The analysis showed an 89% increase in bounty submissions in 2022 compared to the previous year. This significant spike reflected a growing awareness and interest among hackers in identifying and reporting vulnerabilities to contribute to platform security. Though there was a slight dip in submissions over the holiday season in November and December, the numbers rebounded in January 2023, with a notable 66% increase in reports.
One of the key highlights of the analysis was the record-breaking bounty payments made by the program in 2022, totaling $163,134 across 56 findings. The average bounty per report stood at $2,862, indicating the program’s commitment to rewarding hackers for their valuable contributions. The month of June was particularly notable, with over $61,000 paid out for 143 reports, 29 of which were categorized as critical or high severity.
Efficiency in responding to vulnerabilities was also highlighted as a key success factor for the bug bounty program. The program maintained an average of two days to triage a vulnerability and a month to fix it, depending on the severity. The aim was to reward hackers as quickly as possible after triage, resulting in an average payout time of nine days.
The top participating hackers in the program were acknowledged for their significant contributions to platform security. Individuals like Haxta4ok00, mikkocarreon, cache-money, whhackersbr, and fuzzsqlb0f were specifically recognized for their efforts in identifying and reporting vulnerabilities.
The analysis also shed light on the factors driving vulnerability reports, with acquisitions and third-party software flaws emerging as key challenges. The transition period following an acquisition was identified as a high-risk phase, as new products and integrations often introduced vulnerabilities that needed to be addressed promptly. Collaboration with third-party suppliers to address vulnerabilities found in their technology was another area of focus for the program.
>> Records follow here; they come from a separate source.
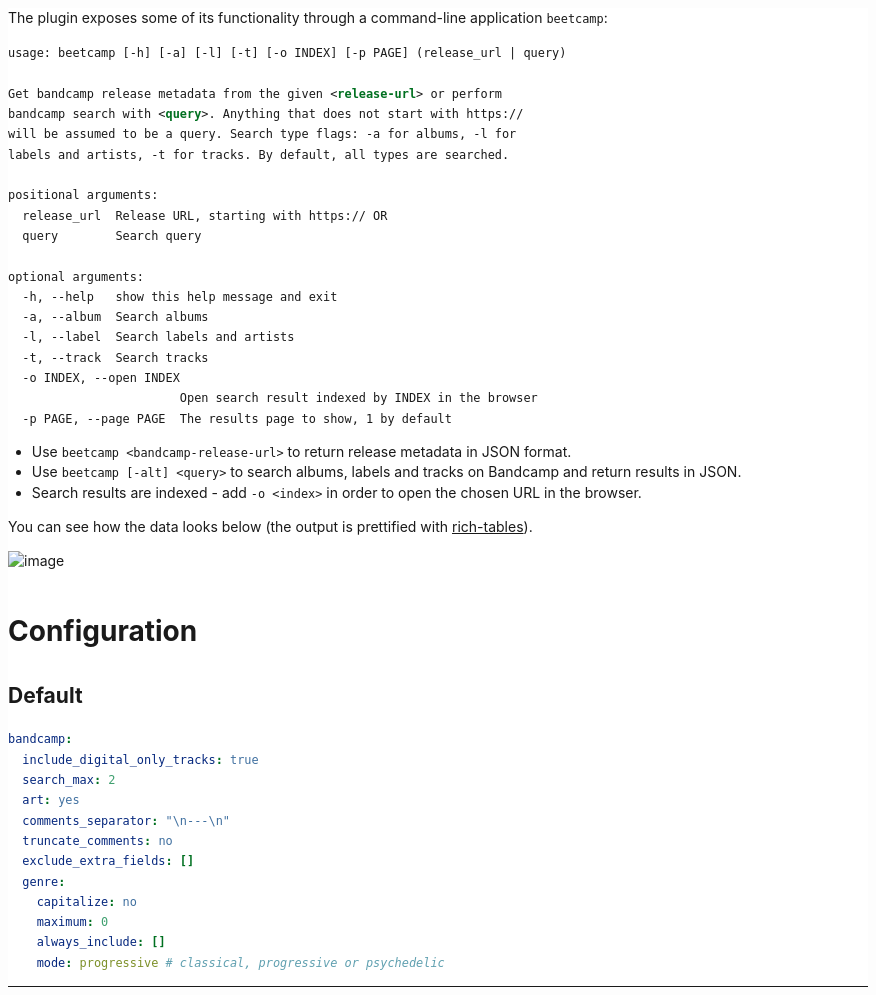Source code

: The plugin exposes some of its functionality through a command-line application
`beetcamp`:

```xml
usage: beetcamp [-h] [-a] [-l] [-t] [-o INDEX] [-p PAGE] (release_url | query)

Get bandcamp release metadata from the given <release-url> or perform
bandcamp search with <query>. Anything that does not start with https://
will be assumed to be a query. Search type flags: -a for albums, -l for
labels and artists, -t for tracks. By default, all types are searched.

positional arguments:
  release_url  Release URL, starting with https:// OR
  query        Search query

optional arguments:
  -h, --help   show this help message and exit
  -a, --album  Search albums
  -l, --label  Search labels and artists
  -t, --track  Search tracks
  -o INDEX, --open INDEX
                        Open search result indexed by INDEX in the browser
  -p PAGE, --page PAGE  The results page to show, 1 by default
```

- Use `beetcamp <bandcamp-release-url>` to return release metadata in JSON format.
- Use `beetcamp [-alt] <query>` to search albums, labels and tracks on Bandcamp and return
  results in JSON.
- Search results are indexed - add `-o <index>` in order to open the chosen URL in the
  browser.

You can see how the data looks below (the output is prettified with [rich-tables]).

![image](https://github.com/snejus/beetcamp/blob/fe6ea71a0ab0035d657d13f664de957befb4552c/images/search.png?raw=true)

[rich-tables]: https://github.com/snejus/rich-tables

# Configuration

## Default

```yaml
bandcamp:
  include_digital_only_tracks: true
  search_max: 2
  art: yes
  comments_separator: "\n---\n"
  truncate_comments: no
  exclude_extra_fields: []
  genre:
    capitalize: no
    maximum: 0
    always_include: []
    mode: progressive # classical, progressive or psychedelic
```

---

[beets]: https://github.com/beetbox/beets
[unrblt]: https://github.com/unrblt
[beets-bandcamp]: https://github.com/unrblt/beets-bandcamp
[musicbrainz genres]: https://beta.musicbrainz.org/genres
Engineering played a crucial role in addressing security challenges, with a focus on securing products and assets from the ground up. Engineers were actively involved in quarterly security training courses and collaborated closely with security teams to integrate security measures into the product development process. The program also encouraged internal team members to contribute findings, further enhancing the security posture of the platform.
Looking ahead to 2023, the program aimed to prioritize incentivizing hackers to discover critical vulnerabilities by offering dynamic bounty payouts based on submissions. Iterating on the triage process and setting clear guidelines for what qualifies as a vulnerability were identified as key focus areas for the coming year. Experimentation and learning from the bug bounty program were highlighted as crucial elements in enhancing the effectiveness and impact of the program.
Overall, the analysis of HackerOne’s bug bounty program in 2022 revealed a strong performance in terms of vulnerability reporting, bounty payments, and response times. By addressing key challenges such as acquisitions, third-party vulnerabilities, and internal engineering practices, the program demonstrated a proactive approach to platform security and a commitment to continuous improvement.